This was posted on Edutopia
this week – what a thrill
“You know I was worried at first, because she was so old, but it turned out she was really good…” A friend and I are discussing her child’s teacher. Her words resonate with me because I have heard them a lot lately; she was so old…old… and I wonder since when did being a veteran teacher become a negative quality in America?
Rewind to my first year of teaching and how I wished to be a veteran, how I yearned for years of knowledge and experience that could really wow parents and engage the students at such a high level that they would love coming to school every day. Instead, I bumbled my way through, figuring out my style, using the students as test subjects to all my untried ideas and staring wistfully into veteran teachers’ classrooms. I envied their orderly, calm lessons, their seemingly endless project ideas and angles to reach every child. I could not wait to be a veteran.
The Case for Veteran Teachers
Now it appears a new trend has emerged; veteran teachers are no longer “experienced” — they are simply “old,” with every negative connotation of that word. The media and politicians portray these older teachers as stubborn and stuck in their ways. They are labeled static and washed out. The way to resuscitate America’s “failing” education is now to get rid of the veterans and pave way for the new teachers, those with boundless energy, passion and fresh ideas. It’s truly a case of out with the old and in with the new.
But those working in education can see just how flawed this method of thinking is. Those of us who breathe education recognize what these veteran teachers really bring to us all — knowledge, expertise, methods that work, and a deep-seated passion for a job that has done little to reward them. We realize that by creating a bias against experience, we are all losers in the world of education. Now before I forget: yes, there are experienced teachers that do fulfill the stereotype, much like there are new teachers that do. However, the majority of experienced teachers do not.

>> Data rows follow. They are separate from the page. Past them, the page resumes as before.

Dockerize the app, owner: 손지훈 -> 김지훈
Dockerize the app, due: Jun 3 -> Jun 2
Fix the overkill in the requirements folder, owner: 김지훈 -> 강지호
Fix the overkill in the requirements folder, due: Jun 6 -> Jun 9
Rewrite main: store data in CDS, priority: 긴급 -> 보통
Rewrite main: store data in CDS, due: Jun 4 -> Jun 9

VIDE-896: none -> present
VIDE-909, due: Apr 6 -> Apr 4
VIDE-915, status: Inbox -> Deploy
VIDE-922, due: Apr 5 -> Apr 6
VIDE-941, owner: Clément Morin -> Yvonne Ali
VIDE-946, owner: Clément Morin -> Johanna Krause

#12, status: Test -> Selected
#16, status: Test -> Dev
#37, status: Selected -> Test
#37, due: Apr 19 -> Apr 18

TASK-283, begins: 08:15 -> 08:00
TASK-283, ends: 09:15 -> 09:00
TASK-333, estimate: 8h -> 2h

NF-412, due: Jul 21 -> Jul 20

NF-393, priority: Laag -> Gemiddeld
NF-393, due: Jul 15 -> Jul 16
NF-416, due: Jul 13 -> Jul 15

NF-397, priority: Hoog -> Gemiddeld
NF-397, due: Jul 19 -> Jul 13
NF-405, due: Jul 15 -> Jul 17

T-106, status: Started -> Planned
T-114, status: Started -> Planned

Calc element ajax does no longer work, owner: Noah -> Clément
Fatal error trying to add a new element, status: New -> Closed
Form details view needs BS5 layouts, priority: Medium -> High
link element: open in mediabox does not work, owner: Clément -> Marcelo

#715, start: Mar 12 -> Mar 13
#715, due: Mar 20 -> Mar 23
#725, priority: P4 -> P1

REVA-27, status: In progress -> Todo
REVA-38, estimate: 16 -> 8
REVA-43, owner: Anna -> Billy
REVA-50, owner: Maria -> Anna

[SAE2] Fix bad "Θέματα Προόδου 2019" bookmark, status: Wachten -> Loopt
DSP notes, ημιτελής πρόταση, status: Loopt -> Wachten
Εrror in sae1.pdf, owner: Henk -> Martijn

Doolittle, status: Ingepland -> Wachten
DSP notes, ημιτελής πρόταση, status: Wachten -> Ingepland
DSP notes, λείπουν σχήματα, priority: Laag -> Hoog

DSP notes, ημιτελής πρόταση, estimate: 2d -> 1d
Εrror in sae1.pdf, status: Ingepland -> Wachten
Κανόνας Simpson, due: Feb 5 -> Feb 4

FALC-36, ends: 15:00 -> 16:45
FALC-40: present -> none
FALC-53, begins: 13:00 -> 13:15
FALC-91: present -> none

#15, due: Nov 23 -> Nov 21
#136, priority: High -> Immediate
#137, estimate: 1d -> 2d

Thanks in part to the rhetoric of the “reformers,” the anti-veteran bias seems to be taking root in society, too. Now when teachers are searching for work, the more years they have, the less likely it seems that they will get an interview. Some districts say tight budgets are to blame, which as a teacher in Wisconsin I can appreciate, and yet, you would think that a district would spend the bulk of its money on getting experienced teachers in front of our students. Instead, we see a stigma that says the more years of teaching you have, the less open to new ideas you must be. Parents eagerly tell us how they want that new young teacher because he or she will have something new to offer. Students hope for the young teacher because they are sure he or she will be more fun.
Our Most Valuable Asset
So what can we do? Youth is the ultimate desirability in America, and it is warping the educational world as well. Youth now seems to be the one trait that everyone agrees will save our schools. Get rid of tenure, and with it the more experienced teachers, which frees school districts to hire as many brand new teachers as they want. Brand new teachers that also happen to cost less. Brand new teachers that come off as confident and brimming with new initiatives. Brand new teachers that lack the foundation that only years of teaching can provide them with.
I think back now to what I put my students through my first year — and I shudder at the thought. There were the make-no-sense rules just to ensure control, tests upon tests because I thought that was the only way I could assess, and just a small stockpile of ideas to pull from. I had the confidence but lacked experience, and the only thing I knew that would make me a better teacher (besides more years) was turning to my mentors, veteran teachers that shared their knowledge and inventiveness. In those master teachers I saw everything that had drawn me to teaching: passion, dedication, innovation and an unstopping sense of urgency to reach all students.
That is what we’ll be removing from our educational system — experience; because in the view of society, old = bad. So when we dismiss and run out our master teachers, we drain our schools of one of their most valuable assets — knowledge. When we place teachers with experience at the bottom of our respect pole, we set students up to be every new teacher’s test subject over and over, throughout their years of schooling. Yes, new teachers bring new ideas to the table, but so do veteran teachers. How anyone can claim otherwise baffles me.
Thankfully, there are others in our profession who agree with me. Veteran teachers are joining social media such as Twitter to reach out to new teachers. They are blogging about their experience, thus creating a database of knowledge accessible to anyone in need. They are creating networks within their schools, ensuring that new teachers have someone to turn to. They are not being run out of education quietly, and we should all be grateful for that. We are only as strong as the weakest link in our schools, and our mentor teachers are doing everything they can to empower the people they work with. That power transfers to our students.